Et Christophe Castaner a rappelé la seconde affaire qui concerne l’artiste controversé : la nuit du 31 décembre 2019, « il a poignardé deux personnes, dont une au visage avec 12 points de suture, frappé une troisième personne et organisé sa fuite et sa disparition pendant un mois ».

Le ministre a alors assuré : « Il y aura une poursuite judiciaire, on verra s’il est sanctionné pour cela, et nous pourrons remettre en cause son statut de réfugié à ce moment-là ». Même s’il sait que sa démarche prendra du temps, car « il fera sûrement appel et trouvera de très bons avocats. Ils sont nombreux manifestement à être à ses côtés« , il semble sûr de son coup.

Pour les fonctionnaires de son ministère, rapporte Checknews de Libération, remettre en cause le statut de réfugié du Russe âgé de 35 ans ne sera sans doute pas possible : « Les éléments reprochés à Piotr Pavlenski ne peuvent être regardés comme justifiant un retrait du statut au sens de l’article L711-6″ du Code de l’entrée et du séjour des étrangers et du droit d’asile.

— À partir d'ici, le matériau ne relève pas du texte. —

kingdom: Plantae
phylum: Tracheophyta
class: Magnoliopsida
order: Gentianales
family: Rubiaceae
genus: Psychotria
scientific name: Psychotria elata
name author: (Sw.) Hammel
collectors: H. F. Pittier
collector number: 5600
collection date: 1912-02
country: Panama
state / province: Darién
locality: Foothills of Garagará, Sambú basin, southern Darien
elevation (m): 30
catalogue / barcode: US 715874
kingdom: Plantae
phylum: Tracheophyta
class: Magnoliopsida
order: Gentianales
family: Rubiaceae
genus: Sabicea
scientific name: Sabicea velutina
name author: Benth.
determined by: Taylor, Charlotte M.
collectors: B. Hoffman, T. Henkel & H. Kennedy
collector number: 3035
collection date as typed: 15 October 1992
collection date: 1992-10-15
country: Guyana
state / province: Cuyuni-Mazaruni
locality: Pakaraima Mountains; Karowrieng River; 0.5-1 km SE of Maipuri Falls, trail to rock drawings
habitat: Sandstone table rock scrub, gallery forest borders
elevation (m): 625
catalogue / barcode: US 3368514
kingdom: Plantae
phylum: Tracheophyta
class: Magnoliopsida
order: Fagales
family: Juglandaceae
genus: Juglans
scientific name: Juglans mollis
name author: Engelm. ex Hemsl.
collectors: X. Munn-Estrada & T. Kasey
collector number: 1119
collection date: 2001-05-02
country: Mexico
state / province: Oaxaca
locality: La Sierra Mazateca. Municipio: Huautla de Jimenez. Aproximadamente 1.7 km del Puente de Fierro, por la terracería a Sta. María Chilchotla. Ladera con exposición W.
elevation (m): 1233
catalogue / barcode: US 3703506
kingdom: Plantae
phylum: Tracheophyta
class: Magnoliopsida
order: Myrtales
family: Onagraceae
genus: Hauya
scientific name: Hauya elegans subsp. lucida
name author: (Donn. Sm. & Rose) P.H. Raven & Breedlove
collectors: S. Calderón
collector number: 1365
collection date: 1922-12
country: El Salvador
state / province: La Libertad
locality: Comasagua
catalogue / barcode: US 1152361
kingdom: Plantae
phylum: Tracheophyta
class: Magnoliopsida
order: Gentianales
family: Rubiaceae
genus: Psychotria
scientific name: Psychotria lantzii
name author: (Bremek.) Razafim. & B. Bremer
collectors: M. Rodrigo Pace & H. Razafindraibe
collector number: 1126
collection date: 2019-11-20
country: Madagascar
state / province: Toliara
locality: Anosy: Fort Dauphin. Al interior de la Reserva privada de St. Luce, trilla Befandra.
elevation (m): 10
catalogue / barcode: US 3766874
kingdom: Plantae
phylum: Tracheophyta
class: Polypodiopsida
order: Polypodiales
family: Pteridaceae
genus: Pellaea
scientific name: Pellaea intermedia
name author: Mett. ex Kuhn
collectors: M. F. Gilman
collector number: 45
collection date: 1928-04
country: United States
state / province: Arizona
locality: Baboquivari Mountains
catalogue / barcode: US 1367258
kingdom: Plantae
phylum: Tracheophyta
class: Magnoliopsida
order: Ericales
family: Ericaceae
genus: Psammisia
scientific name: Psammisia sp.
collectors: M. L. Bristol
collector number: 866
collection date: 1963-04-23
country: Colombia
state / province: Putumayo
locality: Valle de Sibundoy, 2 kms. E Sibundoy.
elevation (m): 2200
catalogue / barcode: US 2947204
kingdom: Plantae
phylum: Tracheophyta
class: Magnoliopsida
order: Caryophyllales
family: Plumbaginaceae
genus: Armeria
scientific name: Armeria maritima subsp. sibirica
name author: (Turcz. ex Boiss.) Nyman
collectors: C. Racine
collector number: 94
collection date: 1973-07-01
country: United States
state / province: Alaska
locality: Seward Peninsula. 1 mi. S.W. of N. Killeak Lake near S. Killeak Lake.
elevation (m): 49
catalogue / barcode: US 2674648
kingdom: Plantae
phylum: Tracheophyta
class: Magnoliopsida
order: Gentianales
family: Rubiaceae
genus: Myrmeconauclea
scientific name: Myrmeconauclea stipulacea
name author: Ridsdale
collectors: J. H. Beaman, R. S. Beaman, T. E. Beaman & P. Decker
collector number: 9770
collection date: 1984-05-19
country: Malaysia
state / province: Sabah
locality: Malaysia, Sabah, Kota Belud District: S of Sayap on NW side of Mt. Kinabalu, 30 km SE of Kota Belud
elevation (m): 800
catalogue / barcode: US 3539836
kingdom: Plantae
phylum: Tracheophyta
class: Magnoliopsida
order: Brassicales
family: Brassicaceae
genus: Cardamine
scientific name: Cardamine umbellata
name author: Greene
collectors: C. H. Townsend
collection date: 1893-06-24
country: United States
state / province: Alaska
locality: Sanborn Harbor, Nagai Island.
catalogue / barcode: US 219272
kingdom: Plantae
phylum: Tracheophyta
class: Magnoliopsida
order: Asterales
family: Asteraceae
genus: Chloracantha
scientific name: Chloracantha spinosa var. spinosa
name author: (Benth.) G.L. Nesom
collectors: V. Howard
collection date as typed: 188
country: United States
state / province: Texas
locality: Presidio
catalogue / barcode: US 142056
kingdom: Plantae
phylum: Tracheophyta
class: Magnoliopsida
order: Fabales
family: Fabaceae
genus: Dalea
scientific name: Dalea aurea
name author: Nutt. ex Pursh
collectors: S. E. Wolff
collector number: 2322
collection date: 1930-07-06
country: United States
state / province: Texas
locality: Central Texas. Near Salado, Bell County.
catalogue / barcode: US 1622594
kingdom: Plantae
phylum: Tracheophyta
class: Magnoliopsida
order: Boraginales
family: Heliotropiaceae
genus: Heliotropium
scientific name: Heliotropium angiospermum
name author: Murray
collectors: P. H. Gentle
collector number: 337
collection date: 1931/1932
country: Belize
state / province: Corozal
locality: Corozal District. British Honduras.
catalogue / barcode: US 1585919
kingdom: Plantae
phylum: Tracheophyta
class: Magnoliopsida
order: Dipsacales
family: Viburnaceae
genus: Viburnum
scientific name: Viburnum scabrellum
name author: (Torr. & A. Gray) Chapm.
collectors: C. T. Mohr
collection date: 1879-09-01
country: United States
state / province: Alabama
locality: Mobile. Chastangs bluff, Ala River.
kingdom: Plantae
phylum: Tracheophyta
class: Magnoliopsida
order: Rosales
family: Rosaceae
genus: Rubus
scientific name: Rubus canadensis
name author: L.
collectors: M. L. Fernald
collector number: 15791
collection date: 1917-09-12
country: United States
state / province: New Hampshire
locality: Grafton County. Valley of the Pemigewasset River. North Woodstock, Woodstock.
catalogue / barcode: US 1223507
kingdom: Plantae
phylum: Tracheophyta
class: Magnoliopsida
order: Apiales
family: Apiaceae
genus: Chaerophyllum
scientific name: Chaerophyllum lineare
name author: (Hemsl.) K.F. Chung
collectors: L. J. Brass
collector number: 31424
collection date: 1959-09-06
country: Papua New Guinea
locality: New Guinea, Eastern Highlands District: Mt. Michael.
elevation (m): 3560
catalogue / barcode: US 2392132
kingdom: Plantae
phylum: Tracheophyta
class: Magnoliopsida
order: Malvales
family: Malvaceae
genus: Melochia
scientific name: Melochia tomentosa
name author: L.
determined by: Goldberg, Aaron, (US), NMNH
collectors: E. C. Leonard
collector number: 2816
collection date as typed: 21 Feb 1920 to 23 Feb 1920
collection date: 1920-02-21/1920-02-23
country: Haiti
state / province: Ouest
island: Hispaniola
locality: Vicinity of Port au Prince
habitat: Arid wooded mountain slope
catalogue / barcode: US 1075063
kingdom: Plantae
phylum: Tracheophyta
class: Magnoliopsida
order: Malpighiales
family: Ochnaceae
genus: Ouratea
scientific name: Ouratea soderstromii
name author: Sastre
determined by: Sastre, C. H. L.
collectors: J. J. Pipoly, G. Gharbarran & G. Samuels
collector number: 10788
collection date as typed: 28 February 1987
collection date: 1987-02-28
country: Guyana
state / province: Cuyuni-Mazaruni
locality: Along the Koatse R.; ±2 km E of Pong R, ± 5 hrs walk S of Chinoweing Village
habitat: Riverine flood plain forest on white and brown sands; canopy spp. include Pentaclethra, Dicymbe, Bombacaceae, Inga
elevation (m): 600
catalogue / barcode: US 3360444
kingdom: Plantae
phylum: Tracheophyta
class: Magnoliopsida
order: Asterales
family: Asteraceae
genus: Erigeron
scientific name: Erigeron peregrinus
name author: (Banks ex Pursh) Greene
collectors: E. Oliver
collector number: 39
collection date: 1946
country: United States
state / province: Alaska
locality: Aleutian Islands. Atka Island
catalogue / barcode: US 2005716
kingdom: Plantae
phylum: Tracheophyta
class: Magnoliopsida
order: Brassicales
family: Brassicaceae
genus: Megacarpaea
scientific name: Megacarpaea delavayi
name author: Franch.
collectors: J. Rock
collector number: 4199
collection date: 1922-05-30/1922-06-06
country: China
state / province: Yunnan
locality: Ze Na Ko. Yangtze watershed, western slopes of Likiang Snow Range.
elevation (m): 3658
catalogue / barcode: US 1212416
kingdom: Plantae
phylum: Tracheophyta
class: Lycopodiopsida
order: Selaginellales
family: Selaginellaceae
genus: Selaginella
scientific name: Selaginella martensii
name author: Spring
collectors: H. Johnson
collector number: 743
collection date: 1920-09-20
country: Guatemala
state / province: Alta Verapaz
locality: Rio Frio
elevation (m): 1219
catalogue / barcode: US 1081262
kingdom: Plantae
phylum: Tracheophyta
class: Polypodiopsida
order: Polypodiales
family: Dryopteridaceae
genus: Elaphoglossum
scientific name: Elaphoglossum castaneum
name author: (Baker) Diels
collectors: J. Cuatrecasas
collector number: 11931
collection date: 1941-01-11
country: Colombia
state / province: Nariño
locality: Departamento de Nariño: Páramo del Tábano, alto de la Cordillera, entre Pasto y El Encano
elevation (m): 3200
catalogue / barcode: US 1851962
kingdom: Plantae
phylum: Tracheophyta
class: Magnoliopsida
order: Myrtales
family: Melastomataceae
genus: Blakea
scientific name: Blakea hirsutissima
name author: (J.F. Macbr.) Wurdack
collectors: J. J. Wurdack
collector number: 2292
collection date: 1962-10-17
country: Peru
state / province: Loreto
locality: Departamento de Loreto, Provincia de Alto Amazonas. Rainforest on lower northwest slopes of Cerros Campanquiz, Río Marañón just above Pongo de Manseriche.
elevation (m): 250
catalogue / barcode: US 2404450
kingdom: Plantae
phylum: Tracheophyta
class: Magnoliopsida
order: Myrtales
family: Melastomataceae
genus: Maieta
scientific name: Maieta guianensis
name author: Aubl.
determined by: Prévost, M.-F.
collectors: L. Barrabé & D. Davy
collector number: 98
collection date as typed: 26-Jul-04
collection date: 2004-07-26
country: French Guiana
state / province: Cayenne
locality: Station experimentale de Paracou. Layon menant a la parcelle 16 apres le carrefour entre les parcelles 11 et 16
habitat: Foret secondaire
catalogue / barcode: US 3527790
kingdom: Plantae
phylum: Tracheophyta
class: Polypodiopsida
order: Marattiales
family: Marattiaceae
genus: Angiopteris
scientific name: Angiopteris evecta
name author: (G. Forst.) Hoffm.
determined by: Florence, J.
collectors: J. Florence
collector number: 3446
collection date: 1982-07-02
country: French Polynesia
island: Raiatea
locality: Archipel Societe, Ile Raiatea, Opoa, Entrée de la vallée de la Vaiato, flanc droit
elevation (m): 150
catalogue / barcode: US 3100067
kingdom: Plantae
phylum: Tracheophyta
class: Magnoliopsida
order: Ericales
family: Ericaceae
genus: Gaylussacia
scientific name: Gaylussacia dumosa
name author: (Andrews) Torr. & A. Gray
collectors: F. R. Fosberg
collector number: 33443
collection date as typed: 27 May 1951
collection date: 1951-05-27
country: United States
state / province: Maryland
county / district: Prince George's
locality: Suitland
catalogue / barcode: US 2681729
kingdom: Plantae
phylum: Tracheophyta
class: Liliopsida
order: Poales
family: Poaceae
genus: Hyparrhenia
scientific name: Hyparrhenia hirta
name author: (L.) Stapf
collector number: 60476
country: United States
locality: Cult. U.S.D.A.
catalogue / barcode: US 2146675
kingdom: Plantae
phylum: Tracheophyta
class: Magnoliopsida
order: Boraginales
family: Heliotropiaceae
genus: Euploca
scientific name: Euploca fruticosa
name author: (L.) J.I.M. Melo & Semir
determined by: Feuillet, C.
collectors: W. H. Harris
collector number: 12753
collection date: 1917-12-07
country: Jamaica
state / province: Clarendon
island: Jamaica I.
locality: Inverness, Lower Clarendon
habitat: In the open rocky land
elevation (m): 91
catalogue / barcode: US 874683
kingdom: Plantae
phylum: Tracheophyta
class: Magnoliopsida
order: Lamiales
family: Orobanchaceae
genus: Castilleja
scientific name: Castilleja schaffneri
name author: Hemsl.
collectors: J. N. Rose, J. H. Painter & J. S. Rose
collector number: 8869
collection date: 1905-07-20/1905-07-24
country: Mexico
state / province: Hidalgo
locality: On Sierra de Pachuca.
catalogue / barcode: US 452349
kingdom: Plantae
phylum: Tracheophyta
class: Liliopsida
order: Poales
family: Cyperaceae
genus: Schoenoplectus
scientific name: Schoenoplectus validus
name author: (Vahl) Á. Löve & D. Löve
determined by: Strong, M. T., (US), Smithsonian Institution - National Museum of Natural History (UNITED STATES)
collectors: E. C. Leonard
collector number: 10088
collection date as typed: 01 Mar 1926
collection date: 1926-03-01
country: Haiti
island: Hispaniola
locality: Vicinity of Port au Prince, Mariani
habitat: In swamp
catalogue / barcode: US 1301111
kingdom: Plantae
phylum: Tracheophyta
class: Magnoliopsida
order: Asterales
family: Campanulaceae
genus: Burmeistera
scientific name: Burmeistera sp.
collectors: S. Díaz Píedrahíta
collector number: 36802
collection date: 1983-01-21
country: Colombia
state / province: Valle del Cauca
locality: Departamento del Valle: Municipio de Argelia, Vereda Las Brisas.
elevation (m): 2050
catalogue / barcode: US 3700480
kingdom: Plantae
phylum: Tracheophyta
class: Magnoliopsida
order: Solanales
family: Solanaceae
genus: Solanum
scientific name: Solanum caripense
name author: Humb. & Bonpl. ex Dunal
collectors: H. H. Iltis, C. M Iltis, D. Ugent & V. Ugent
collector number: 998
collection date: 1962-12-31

Pavlenski ne remplit pas les conditions

Cet article prévoit qu’il peut être « mis fin » à ce statut dans deux cas : s’il y a « des raisons sérieuses de considérer que la présence en France de la personne concernée constitue une menace grave pour la sûreté de l’État » ou si elle « a été condamnée en dernier ressort (…) soit pour un crime, soit pour un délit constituant un acte de terrorisme ou puni de dix ans d’emprisonnement, et sa présence constitue une menace grave pour la société française« . Et « clairement, ce n’est pas le cas » de Piotr Pavlenski, souligne-t-on place Beauvau, cité par Sud Ouest.

L’Office français de protection des réfugiés et apatrides (Ofpra), organe qui octroie l’asile, précise sur son site que trois crimes peuvent justifier un retrait du statut de réfugié : les crimes contre la paix, les crimes de guerre ou les crimes contre l’humanité. Selon les précisions de Checknews, dans le cadre de l’affaire Griveaux, Piotr Pavlenski encourt une peine de prison pouvant aller jusqu’à deux ans. Dans le cadre de l’information judiciaire ouverte en lien avec les faits de violence du 31 décembre dernier, l’artiste pourrait écoper de trois ans de prison, la peine montant à dix ans de réclusion dans le cas d’une mutilation ou d’une infirmité de la victime.